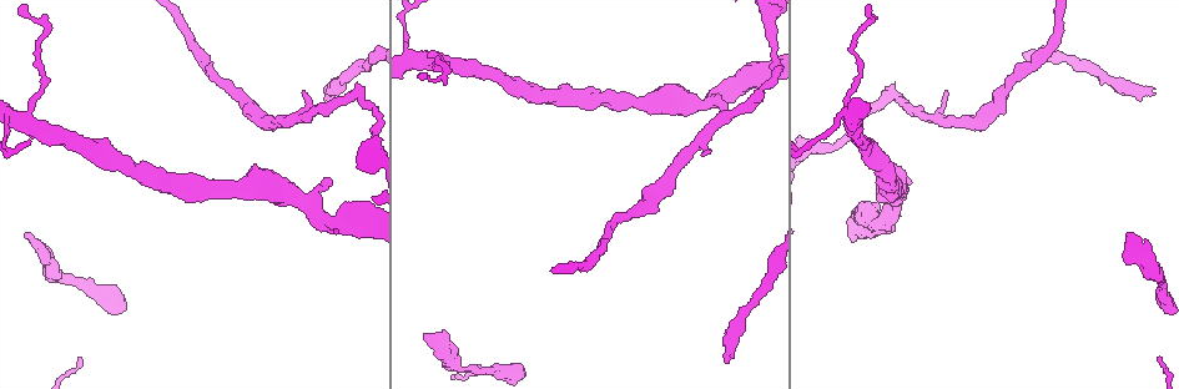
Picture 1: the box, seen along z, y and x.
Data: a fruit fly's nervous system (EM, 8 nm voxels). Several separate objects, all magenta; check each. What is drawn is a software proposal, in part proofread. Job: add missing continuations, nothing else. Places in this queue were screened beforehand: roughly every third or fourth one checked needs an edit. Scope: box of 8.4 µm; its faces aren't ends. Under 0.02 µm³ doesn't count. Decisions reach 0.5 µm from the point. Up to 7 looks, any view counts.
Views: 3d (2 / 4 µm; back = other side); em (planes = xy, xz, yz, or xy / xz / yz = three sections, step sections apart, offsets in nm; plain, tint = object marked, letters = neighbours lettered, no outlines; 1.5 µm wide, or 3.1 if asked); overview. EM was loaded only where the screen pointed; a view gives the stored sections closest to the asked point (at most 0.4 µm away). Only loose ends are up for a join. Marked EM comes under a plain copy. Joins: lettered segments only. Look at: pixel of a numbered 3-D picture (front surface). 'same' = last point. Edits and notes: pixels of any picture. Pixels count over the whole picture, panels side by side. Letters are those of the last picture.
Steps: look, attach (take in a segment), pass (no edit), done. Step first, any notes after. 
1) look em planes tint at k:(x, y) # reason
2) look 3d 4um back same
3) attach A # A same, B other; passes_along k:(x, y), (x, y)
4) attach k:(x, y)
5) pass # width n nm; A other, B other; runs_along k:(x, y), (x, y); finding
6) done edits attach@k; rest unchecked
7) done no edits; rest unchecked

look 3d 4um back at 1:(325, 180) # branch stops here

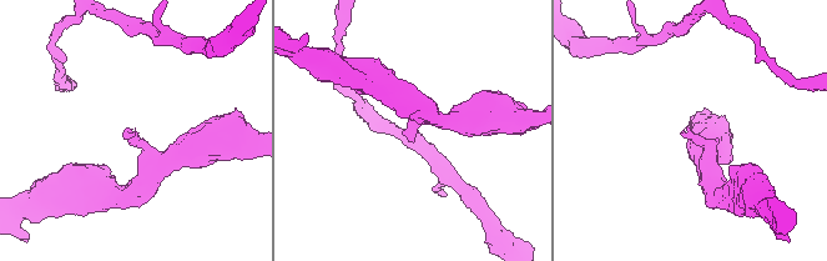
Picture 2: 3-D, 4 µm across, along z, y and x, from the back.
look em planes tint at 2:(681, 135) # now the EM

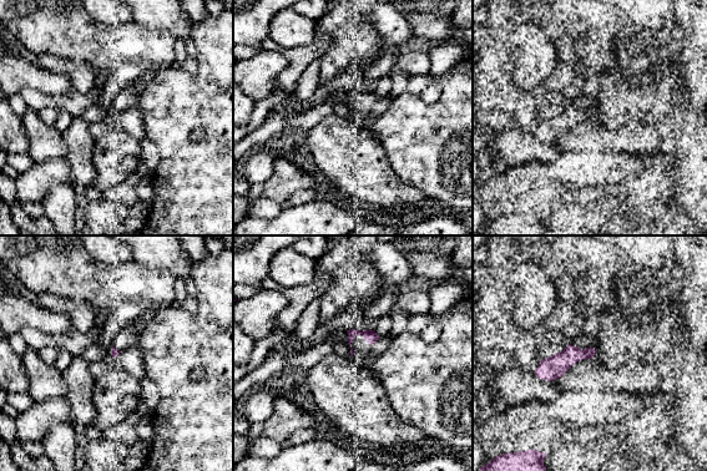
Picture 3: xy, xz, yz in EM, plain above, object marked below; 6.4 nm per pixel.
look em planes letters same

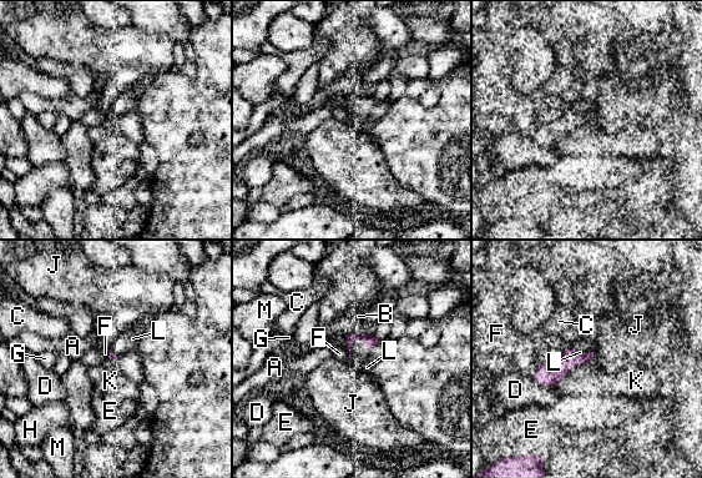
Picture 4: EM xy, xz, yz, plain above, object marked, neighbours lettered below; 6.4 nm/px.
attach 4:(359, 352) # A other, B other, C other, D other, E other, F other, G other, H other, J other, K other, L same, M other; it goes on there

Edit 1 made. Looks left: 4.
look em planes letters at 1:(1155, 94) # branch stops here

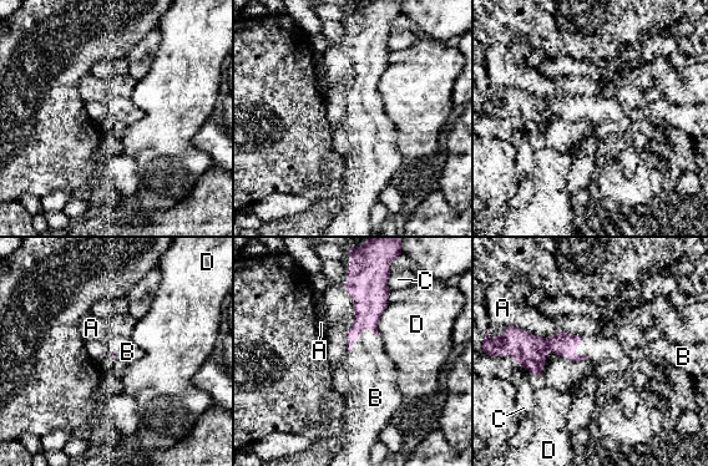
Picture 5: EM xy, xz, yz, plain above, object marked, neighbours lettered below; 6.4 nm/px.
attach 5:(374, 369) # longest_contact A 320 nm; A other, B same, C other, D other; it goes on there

EXERCISE OBJECTIVE:
A faithful copy of each entry is required, and no picture may be carried into it.

RESPONSE TO THE TASK:
Picture 1: the box, seen along z, y and x.
Data: a fruit fly's nervous system (EM, 8 nm voxels). Several separate objects, all magenta; check each. What is drawn is a software proposal, in part proofread. Job: add missing continuations, nothing else. Places in this queue were screened beforehand: roughly every third or fourth one checked needs an edit. Scope: box of 8.4 µm; its faces aren't ends. Under 0.02 µm³ doesn't count. Decisions reach 0.5 µm from the point. Up to 7 looks, any view counts.
Views: 3d (2 / 4 µm; back = other side); em (planes = xy, xz, yz, or xy / xz / yz = three sections, step sections apart, offsets in nm; plain, tint = object marked, letters = neighbours lettered, no outlines; 1.5 µm wide, or 3.1 if asked); overview. EM was loaded only where the screen pointed; a view gives the stored sections closest to the asked point (at most 0.4 µm away). Only loose ends are up for a join. Marked EM comes under a plain copy. Joins: lettered segments only. Look at: pixel of a numbered 3-D picture (front surface). 'same' = last point. Edits and notes: pixels of any picture. Pixels count over the whole picture, panels side by side. Letters are those of the last picture.
Steps: look, attach (take in a segment), pass (no edit), done. Step first, any notes after. 
1) look em planes tint at k:(x, y) # reason
2) look 3d 4um back same
3) attach A # A same, B other; passes_along k:(x, y), (x, y)
4) attach k:(x, y)
5) pass # width n nm; A other, B other; runs_along k:(x, y), (x, y); finding
6) done edits attach@k; rest unchecked
7) done no edits; rest unchecked

look 3d 4um back at 1:(325, 180) # branch stops here

Picture 2: 3-D, 4 µm across, along z, y and x, from the back.
look em planes tint at 2:(681, 135) # now the EM

Picture 3: xy, xz, yz in EM, plain above, object marked below; 6.4 nm per pixel.
look em planes letters same

Picture 4: EM xy, xz, yz, plain above, object marked, neighbours lettered below; 6.4 nm/px.
attach 4:(359, 352) # A other, B other, C other, D other, E other, F other, G other, H other, J other, K other, L same, M other; it goes on there

Edit 1 made. Looks left: 4.
look em planes letters at 1:(1155, 94) # branch stops here

Picture 5: EM xy, xz, yz, plain above, object marked, neighbours lettered below; 6.4 nm/px.
attach 5:(374, 369) # longest_contact A 320 nm; A other, B same, C other, D other; it goes on there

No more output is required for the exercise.